Over the festive break we’ll be running through our top 20 picks of the year’s best games, leading up to the reveal of Eurogamer’s game of the year on New Year’s Eve. You can find all the pieces published to date here – and thanks for joining us throughout the year!
A hard-boiled, wild-eyed cousin of Planescape Torment, Disco Elysium is a game about defeat. Specifically it’s about the defeat of the political Left, set on the run-down waterfront of a quasi-European metropolis that once played host to a communist revolution. Revachol was a city built “to resolve History”, you’re told early on, where “the terrible questions of our time will be answered”. Five decades down the line, those answers are writ large in the bullet holes from mass executions, the bigoted orphans roaming the mouldy tenements and the craters left by the neoliberal governments that brought Revachol’s revolution to heel.
It’s certainly a painful game to contemplate if, say, you recently voted Labour, but Disco Elysium’s atmosphere of despair should cling to anybody who has ever sought a better life for themselves, regardless of their politics.
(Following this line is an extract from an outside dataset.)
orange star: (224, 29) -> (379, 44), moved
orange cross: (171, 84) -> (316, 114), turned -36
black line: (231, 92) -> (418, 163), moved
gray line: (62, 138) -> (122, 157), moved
Early in the story, you dream of your own corpse dangling from a tree in the scattered light of a disco ball. Through blackened, bubbling lips, the body proceeds to damn you for this world’s dreadful plight. “You failed,” it croaks, against the melancholy lilt of a distant guitar. “You failed me. You failed Elysium. Four point six billion people – and you failed every single one of them.” Coughed up by the past your character is desperately trying to forget, the accusation is ludicrous but horribly convincing: it reflects the demented self-aggrandisements of both severe depression and video games. You aren’t just an amnesiac has-been detective, after all, drinking and drugging himself into a not-so-early grave. You’re the Player. If any single individual bears responsibility for the state of this universe, it’s surely you.